[Data records]
::::::::::
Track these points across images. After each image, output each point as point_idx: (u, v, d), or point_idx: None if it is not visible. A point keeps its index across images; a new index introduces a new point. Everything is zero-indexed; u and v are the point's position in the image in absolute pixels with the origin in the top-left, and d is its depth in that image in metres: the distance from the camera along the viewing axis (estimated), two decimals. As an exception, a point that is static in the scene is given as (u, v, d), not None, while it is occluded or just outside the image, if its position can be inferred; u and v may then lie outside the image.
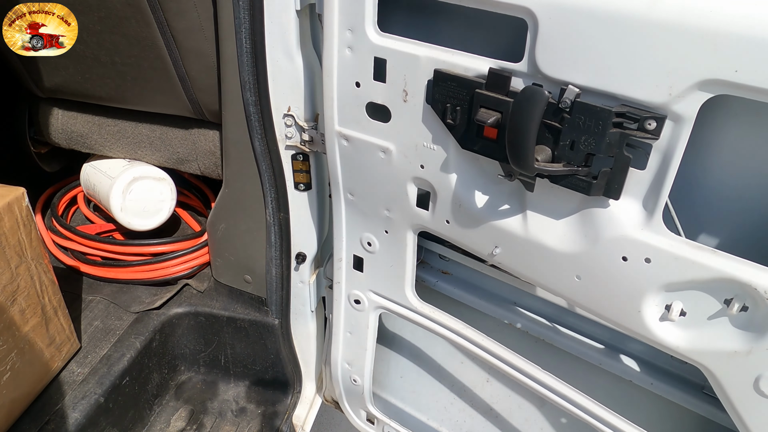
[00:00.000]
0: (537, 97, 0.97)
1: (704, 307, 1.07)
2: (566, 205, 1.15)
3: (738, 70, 0.85)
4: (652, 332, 1.14)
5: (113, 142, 2.02)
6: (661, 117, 0.94)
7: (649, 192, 1.03)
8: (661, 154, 0.97)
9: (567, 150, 1.02)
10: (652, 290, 1.10)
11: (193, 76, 1.69)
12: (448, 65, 1.14)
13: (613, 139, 0.97)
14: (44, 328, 1.61)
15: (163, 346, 1.97)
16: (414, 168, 1.31)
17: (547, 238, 1.20)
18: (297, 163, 1.61)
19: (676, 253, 1.04)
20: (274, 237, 1.79)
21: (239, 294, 2.00)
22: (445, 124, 1.18)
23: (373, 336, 1.76)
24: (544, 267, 1.24)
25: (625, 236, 1.08)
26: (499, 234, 1.27)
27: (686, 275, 1.05)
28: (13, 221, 1.44)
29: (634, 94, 0.95)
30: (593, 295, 1.20)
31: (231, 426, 2.01)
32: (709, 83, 0.88)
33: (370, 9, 1.18)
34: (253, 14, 1.37)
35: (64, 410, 1.62)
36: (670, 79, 0.90)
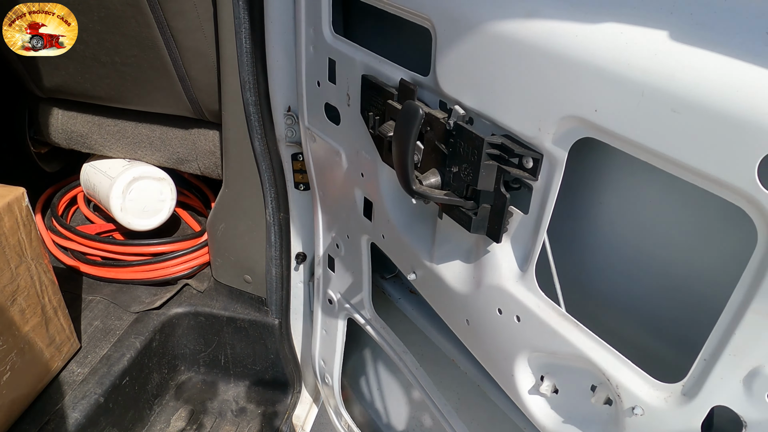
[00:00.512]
0: (412, 115, 0.88)
1: (574, 389, 0.92)
2: (463, 240, 1.05)
3: (597, 110, 0.72)
4: (523, 401, 1.00)
5: (113, 142, 2.02)
6: (537, 156, 0.82)
7: (529, 240, 0.91)
8: (540, 198, 0.85)
9: (452, 177, 0.92)
10: (523, 354, 0.97)
11: (193, 76, 1.69)
12: (375, 72, 1.09)
13: (489, 172, 0.86)
14: (44, 328, 1.61)
15: (163, 346, 1.97)
16: (357, 175, 1.27)
17: (446, 273, 1.10)
18: (297, 163, 1.61)
19: (542, 317, 0.90)
20: (274, 237, 1.79)
21: (239, 294, 2.00)
22: (370, 134, 1.12)
23: (341, 339, 1.72)
24: (445, 303, 1.15)
25: (500, 286, 0.96)
26: (415, 258, 1.18)
27: (551, 345, 0.91)
28: (13, 221, 1.44)
29: (512, 124, 0.84)
30: (478, 345, 1.09)
31: (231, 426, 2.01)
32: (572, 121, 0.76)
33: (325, 8, 1.17)
34: (253, 14, 1.37)
35: (64, 410, 1.62)
36: (539, 112, 0.79)
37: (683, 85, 0.63)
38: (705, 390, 0.72)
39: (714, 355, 0.70)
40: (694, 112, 0.62)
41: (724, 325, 0.68)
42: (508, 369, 1.01)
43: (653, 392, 0.78)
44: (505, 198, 0.87)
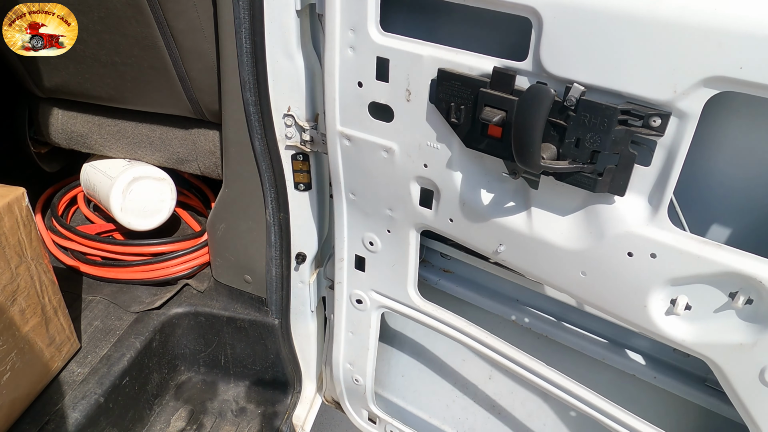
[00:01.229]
0: (543, 95, 0.97)
1: (709, 300, 1.08)
2: (571, 202, 1.15)
3: (742, 67, 0.85)
4: (658, 327, 1.15)
5: (113, 142, 2.02)
6: (665, 114, 0.94)
7: (654, 188, 1.03)
8: (666, 151, 0.98)
9: (572, 148, 1.03)
10: (658, 285, 1.11)
11: (193, 76, 1.69)
12: (452, 64, 1.14)
13: (618, 136, 0.98)
14: (44, 328, 1.61)
15: (163, 346, 1.97)
16: (417, 167, 1.31)
17: (551, 235, 1.20)
18: (297, 163, 1.61)
19: (681, 248, 1.05)
20: (274, 237, 1.79)
21: (239, 294, 2.00)
22: (449, 123, 1.18)
23: (375, 335, 1.76)
24: (548, 264, 1.24)
25: (630, 232, 1.08)
26: (503, 232, 1.27)
27: (691, 270, 1.05)
28: (13, 221, 1.44)
29: (638, 91, 0.95)
30: (599, 292, 1.21)
31: (231, 426, 2.01)
32: (714, 80, 0.89)
33: (372, 9, 1.18)
34: (253, 14, 1.37)
35: (64, 410, 1.62)
36: (675, 77, 0.91)
37: None
38: None
39: None
40: None
41: None
42: (639, 302, 1.14)
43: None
44: (634, 156, 1.00)
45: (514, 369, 1.52)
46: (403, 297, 1.61)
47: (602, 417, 1.41)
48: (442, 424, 2.04)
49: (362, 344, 1.79)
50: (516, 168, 1.14)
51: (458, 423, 2.00)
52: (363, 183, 1.44)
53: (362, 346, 1.79)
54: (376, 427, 2.00)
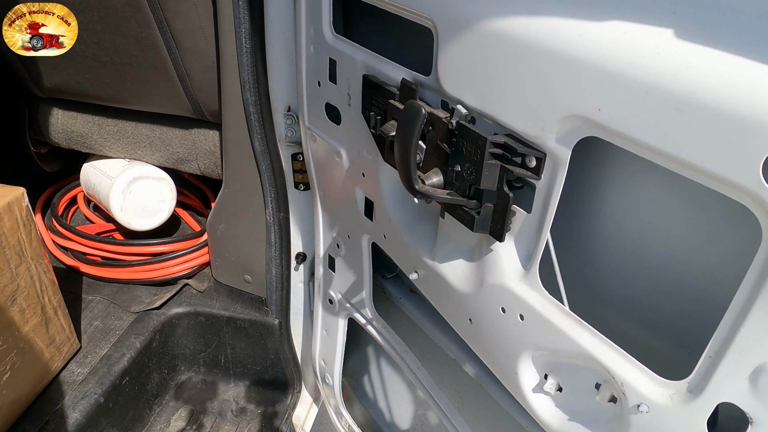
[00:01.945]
0: (414, 114, 0.87)
1: (578, 387, 0.93)
2: (466, 240, 1.05)
3: (600, 109, 0.72)
4: (527, 400, 1.01)
5: (113, 142, 2.02)
6: (540, 155, 0.82)
7: (532, 239, 0.91)
8: (543, 197, 0.86)
9: (456, 177, 0.92)
10: (527, 353, 0.98)
11: (192, 76, 1.69)
12: (376, 72, 1.09)
13: (492, 171, 0.87)
14: (44, 328, 1.61)
15: (163, 346, 1.97)
16: (358, 175, 1.27)
17: (449, 272, 1.10)
18: (297, 163, 1.61)
19: (546, 315, 0.91)
20: (274, 237, 1.79)
21: (239, 294, 2.00)
22: (371, 133, 1.12)
23: (342, 339, 1.72)
24: (447, 302, 1.15)
25: (503, 285, 0.97)
26: (416, 258, 1.18)
27: (555, 344, 0.91)
28: (13, 221, 1.44)
29: (515, 124, 0.84)
30: (482, 344, 1.10)
31: (231, 426, 2.01)
32: (575, 121, 0.76)
33: (326, 9, 1.17)
34: (253, 14, 1.37)
35: (64, 410, 1.62)
36: (542, 111, 0.80)
37: (686, 85, 0.63)
38: (710, 387, 0.72)
39: (719, 352, 0.70)
40: (698, 111, 0.63)
41: (729, 323, 0.68)
42: (511, 367, 1.01)
43: (658, 389, 0.78)
44: (509, 197, 0.87)
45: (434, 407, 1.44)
46: (360, 306, 1.57)
47: None
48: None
49: (332, 345, 1.77)
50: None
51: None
52: (328, 183, 1.43)
53: (332, 346, 1.77)
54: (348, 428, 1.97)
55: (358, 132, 1.20)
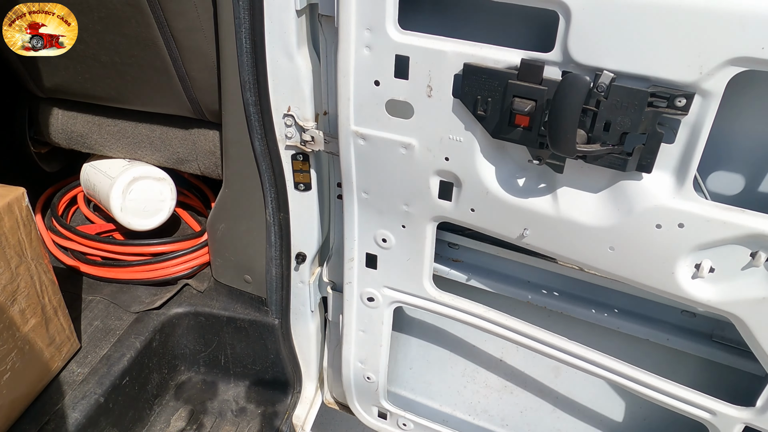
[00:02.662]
0: (579, 84, 1.04)
1: (732, 261, 1.17)
2: (597, 182, 1.22)
3: (765, 47, 0.93)
4: (686, 291, 1.24)
5: (113, 142, 2.02)
6: (690, 94, 1.02)
7: (680, 163, 1.11)
8: (690, 128, 1.06)
9: (601, 131, 1.09)
10: (685, 252, 1.19)
11: (193, 76, 1.69)
12: (477, 58, 1.18)
13: (647, 117, 1.05)
14: (44, 328, 1.61)
15: (163, 346, 1.97)
16: (438, 161, 1.35)
17: (578, 215, 1.27)
18: (297, 163, 1.61)
19: (708, 216, 1.13)
20: (274, 237, 1.79)
21: (239, 294, 2.00)
22: (475, 116, 1.23)
23: (388, 331, 1.78)
24: (576, 243, 1.31)
25: (659, 205, 1.16)
26: (528, 216, 1.33)
27: (718, 235, 1.14)
28: (13, 221, 1.44)
29: (666, 75, 1.02)
30: (627, 264, 1.28)
31: (231, 426, 2.01)
32: (738, 60, 0.96)
33: (390, 8, 1.20)
34: (253, 14, 1.37)
35: (64, 410, 1.62)
36: (701, 59, 0.98)
37: None
38: None
39: None
40: None
41: None
42: (667, 270, 1.23)
43: None
44: (661, 135, 1.06)
45: (534, 346, 1.57)
46: (418, 290, 1.64)
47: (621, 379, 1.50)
48: (453, 411, 2.08)
49: (375, 341, 1.80)
50: (540, 154, 1.20)
51: (470, 407, 2.05)
52: (378, 181, 1.46)
53: (375, 343, 1.81)
54: (387, 422, 2.02)
55: (445, 119, 1.28)
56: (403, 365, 2.10)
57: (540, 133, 1.16)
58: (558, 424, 1.94)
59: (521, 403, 1.97)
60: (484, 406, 2.03)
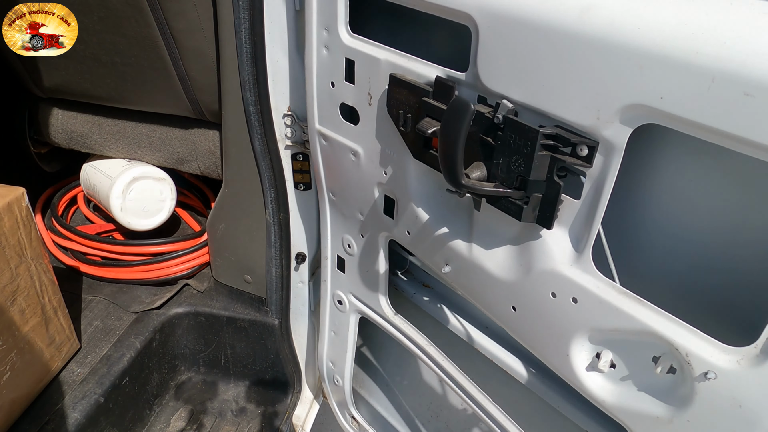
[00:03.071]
0: (462, 110, 0.89)
1: (633, 361, 0.97)
2: (507, 229, 1.07)
3: (663, 97, 0.75)
4: (579, 380, 1.04)
5: (113, 142, 2.02)
6: (593, 144, 0.85)
7: (582, 225, 0.94)
8: (594, 185, 0.88)
9: (500, 169, 0.95)
10: (580, 334, 1.01)
11: (193, 76, 1.69)
12: (403, 70, 1.10)
13: (543, 162, 0.89)
14: (44, 328, 1.61)
15: (163, 346, 1.97)
16: (379, 173, 1.28)
17: (487, 262, 1.12)
18: (297, 163, 1.61)
19: (602, 296, 0.94)
20: (274, 237, 1.79)
21: (239, 294, 2.00)
22: (399, 131, 1.13)
23: (353, 339, 1.73)
24: (485, 292, 1.16)
25: (555, 271, 0.99)
26: (448, 251, 1.20)
27: (611, 323, 0.94)
28: (13, 221, 1.44)
29: (566, 115, 0.86)
30: (527, 330, 1.12)
31: (231, 426, 2.01)
32: (635, 109, 0.79)
33: (342, 9, 1.17)
34: (253, 14, 1.37)
35: (64, 410, 1.62)
36: (598, 102, 0.82)
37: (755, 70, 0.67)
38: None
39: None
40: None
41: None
42: (562, 350, 1.04)
43: (725, 356, 0.82)
44: (559, 186, 0.90)
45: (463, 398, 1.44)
46: (375, 305, 1.58)
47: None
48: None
49: (342, 346, 1.77)
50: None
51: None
52: (340, 184, 1.43)
53: (342, 347, 1.78)
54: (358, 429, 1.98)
55: (381, 131, 1.21)
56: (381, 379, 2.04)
57: None
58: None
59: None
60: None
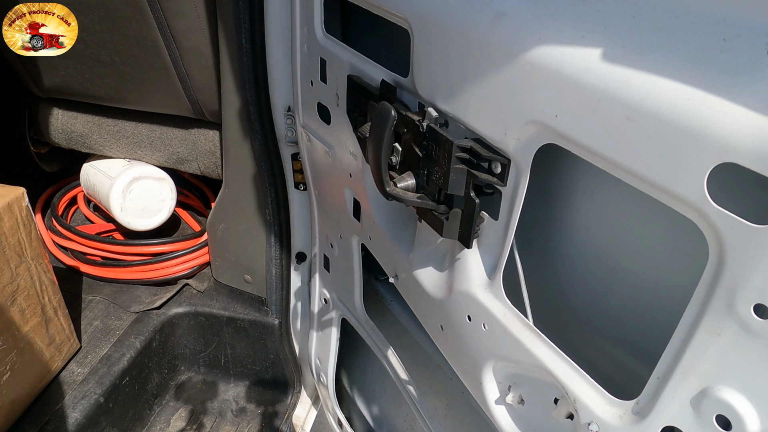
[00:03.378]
0: (385, 115, 0.88)
1: (538, 401, 0.91)
2: (440, 245, 1.03)
3: (558, 116, 0.70)
4: (490, 410, 0.99)
5: (113, 142, 2.02)
6: (504, 161, 0.80)
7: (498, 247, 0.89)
8: (508, 204, 0.83)
9: (426, 181, 0.91)
10: (490, 363, 0.96)
11: (192, 76, 1.69)
12: (359, 72, 1.08)
13: (460, 176, 0.85)
14: (44, 328, 1.61)
15: (163, 346, 1.97)
16: (345, 175, 1.26)
17: (423, 276, 1.09)
18: (297, 163, 1.61)
19: (507, 326, 0.89)
20: (274, 237, 1.79)
21: (239, 294, 2.00)
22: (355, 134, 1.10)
23: (335, 338, 1.71)
24: (421, 307, 1.14)
25: (469, 293, 0.95)
26: (397, 260, 1.17)
27: (515, 355, 0.89)
28: (13, 221, 1.44)
29: (481, 128, 0.82)
30: (451, 351, 1.09)
31: (231, 426, 2.01)
32: (535, 126, 0.74)
33: (317, 8, 1.17)
34: (253, 14, 1.37)
35: (64, 410, 1.62)
36: (505, 116, 0.77)
37: (637, 92, 0.61)
38: (657, 409, 0.69)
39: (667, 373, 0.67)
40: (647, 119, 0.60)
41: (677, 343, 0.65)
42: (477, 376, 0.99)
43: (609, 409, 0.76)
44: (475, 203, 0.85)
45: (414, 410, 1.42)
46: (351, 307, 1.56)
47: None
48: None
49: (326, 344, 1.77)
50: None
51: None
52: (321, 182, 1.43)
53: (326, 345, 1.77)
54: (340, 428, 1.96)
55: (346, 132, 1.19)
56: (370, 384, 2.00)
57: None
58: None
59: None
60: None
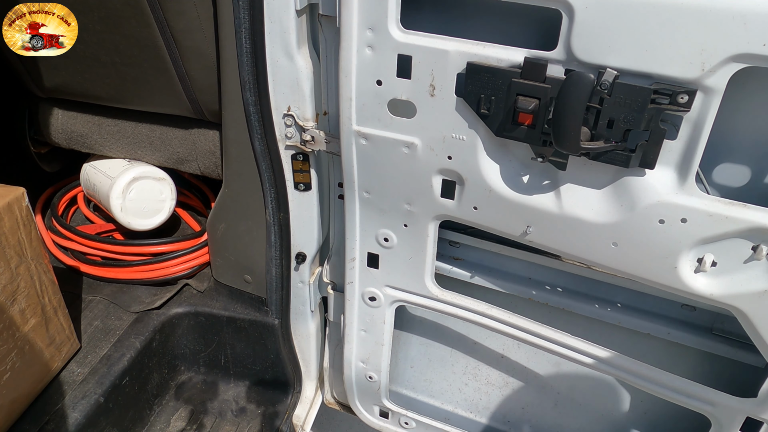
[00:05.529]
0: (584, 82, 1.07)
1: (734, 255, 1.20)
2: (600, 179, 1.24)
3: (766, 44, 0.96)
4: (688, 285, 1.26)
5: (113, 142, 2.02)
6: (692, 91, 1.04)
7: (682, 159, 1.13)
8: (692, 125, 1.08)
9: (605, 129, 1.11)
10: (688, 247, 1.22)
11: (192, 76, 1.69)
12: (480, 57, 1.19)
13: (651, 114, 1.07)
14: (44, 328, 1.61)
15: (163, 346, 1.97)
16: (441, 159, 1.36)
17: (581, 211, 1.29)
18: (297, 163, 1.61)
19: (710, 211, 1.16)
20: (274, 237, 1.79)
21: (239, 294, 2.00)
22: (478, 114, 1.24)
23: (390, 330, 1.79)
24: (579, 239, 1.33)
25: (662, 201, 1.19)
26: (531, 213, 1.35)
27: (720, 229, 1.17)
28: (13, 221, 1.44)
29: (668, 72, 1.04)
30: (630, 260, 1.30)
31: (231, 426, 2.01)
32: (740, 57, 0.99)
33: (393, 8, 1.21)
34: (253, 14, 1.37)
35: (64, 410, 1.62)
36: (704, 56, 1.01)
37: None
38: None
39: None
40: None
41: None
42: (670, 265, 1.25)
43: None
44: (664, 131, 1.08)
45: (537, 342, 1.59)
46: (420, 289, 1.65)
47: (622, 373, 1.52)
48: (455, 409, 2.10)
49: (376, 341, 1.81)
50: (543, 152, 1.22)
51: (472, 405, 2.07)
52: (380, 180, 1.47)
53: (376, 342, 1.81)
54: (389, 421, 2.03)
55: (446, 118, 1.29)
56: (404, 364, 2.12)
57: (543, 130, 1.17)
58: (560, 419, 1.95)
59: (523, 400, 1.99)
60: (486, 404, 2.05)
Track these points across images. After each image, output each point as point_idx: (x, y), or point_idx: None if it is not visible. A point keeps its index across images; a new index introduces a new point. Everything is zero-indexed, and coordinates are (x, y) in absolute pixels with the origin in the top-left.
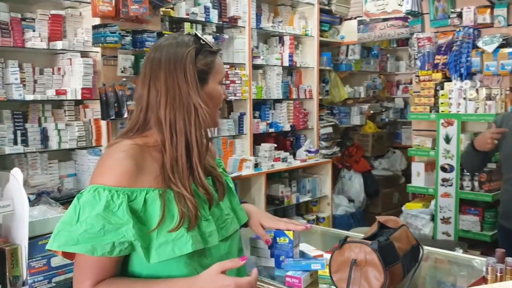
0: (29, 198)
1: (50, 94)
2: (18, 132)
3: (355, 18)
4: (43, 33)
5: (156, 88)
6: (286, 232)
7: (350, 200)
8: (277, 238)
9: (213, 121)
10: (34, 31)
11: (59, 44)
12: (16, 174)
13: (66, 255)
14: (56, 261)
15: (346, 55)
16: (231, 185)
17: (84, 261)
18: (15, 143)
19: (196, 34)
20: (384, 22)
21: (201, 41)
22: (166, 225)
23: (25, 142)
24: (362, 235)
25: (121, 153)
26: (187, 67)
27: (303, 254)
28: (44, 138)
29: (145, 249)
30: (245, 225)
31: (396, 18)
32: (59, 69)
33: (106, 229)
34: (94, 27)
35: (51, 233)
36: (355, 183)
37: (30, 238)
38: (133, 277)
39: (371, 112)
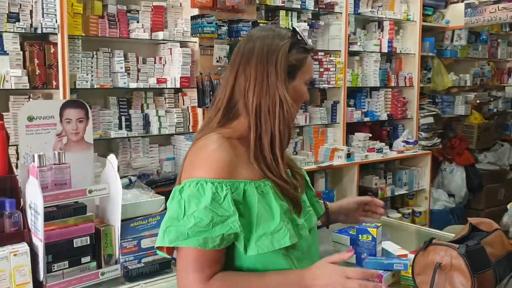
0: (130, 180)
1: (152, 82)
2: (123, 118)
3: (462, 1)
4: (146, 24)
5: (245, 74)
6: (369, 230)
7: (450, 195)
8: (360, 235)
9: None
10: (138, 22)
11: (160, 35)
12: (112, 160)
13: (168, 250)
14: (145, 243)
15: (452, 41)
16: (307, 178)
17: (192, 255)
18: (120, 127)
19: (294, 29)
20: (495, 4)
21: (298, 36)
22: (264, 218)
23: (129, 127)
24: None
25: (216, 145)
26: (279, 58)
27: (386, 253)
28: (146, 123)
29: (245, 241)
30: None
31: (509, 0)
32: (160, 58)
33: (215, 222)
34: (193, 17)
35: (142, 216)
36: (456, 176)
37: (122, 220)
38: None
39: (478, 101)
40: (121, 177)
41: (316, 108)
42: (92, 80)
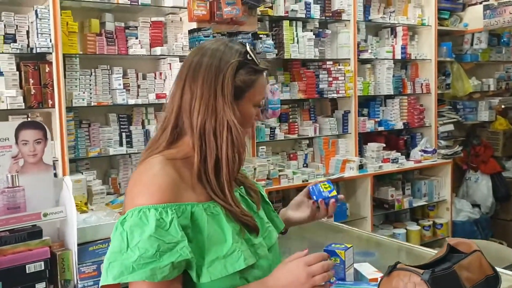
0: None
1: (152, 98)
2: (123, 134)
3: (480, 3)
4: (144, 40)
5: (191, 90)
6: (337, 252)
7: (475, 205)
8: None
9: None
10: (136, 38)
11: (158, 50)
12: (68, 182)
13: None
14: None
15: (471, 44)
16: (263, 193)
17: None
18: (121, 144)
19: (245, 46)
20: None
21: (248, 56)
22: (215, 241)
23: (129, 143)
24: None
25: (157, 168)
26: (226, 79)
27: (360, 276)
28: (147, 139)
29: (196, 268)
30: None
31: None
32: (160, 73)
33: (162, 250)
34: (190, 31)
35: (101, 239)
36: (482, 186)
37: (81, 244)
38: None
39: (503, 106)
40: (121, 194)
41: (326, 118)
42: (90, 97)
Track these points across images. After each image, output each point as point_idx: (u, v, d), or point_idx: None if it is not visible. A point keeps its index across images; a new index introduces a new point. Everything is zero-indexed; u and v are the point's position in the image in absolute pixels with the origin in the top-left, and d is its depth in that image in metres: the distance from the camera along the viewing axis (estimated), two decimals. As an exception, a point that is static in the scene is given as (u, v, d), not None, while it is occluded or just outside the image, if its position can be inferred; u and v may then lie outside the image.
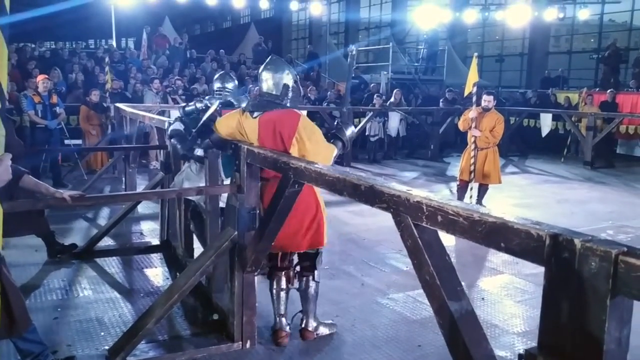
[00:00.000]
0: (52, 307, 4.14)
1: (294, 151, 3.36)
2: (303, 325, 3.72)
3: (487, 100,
::::::::::
Among the entries above, find the line with "22: (445, 124, 1.18)" and the line with "36: (670, 79, 0.90)"; give again exactly these two lines and all lines between them.

Written answer:
22: (445, 124, 1.18)
23: (373, 336, 1.76)
24: (544, 267, 1.24)
25: (625, 236, 1.08)
26: (499, 234, 1.27)
27: (686, 275, 1.05)
28: (13, 221, 1.44)
29: (634, 94, 0.95)
30: (593, 295, 1.20)
31: (231, 426, 2.01)
32: (709, 83, 0.88)
33: (370, 9, 1.18)
34: (253, 14, 1.37)
35: (64, 410, 1.62)
36: (670, 79, 0.90)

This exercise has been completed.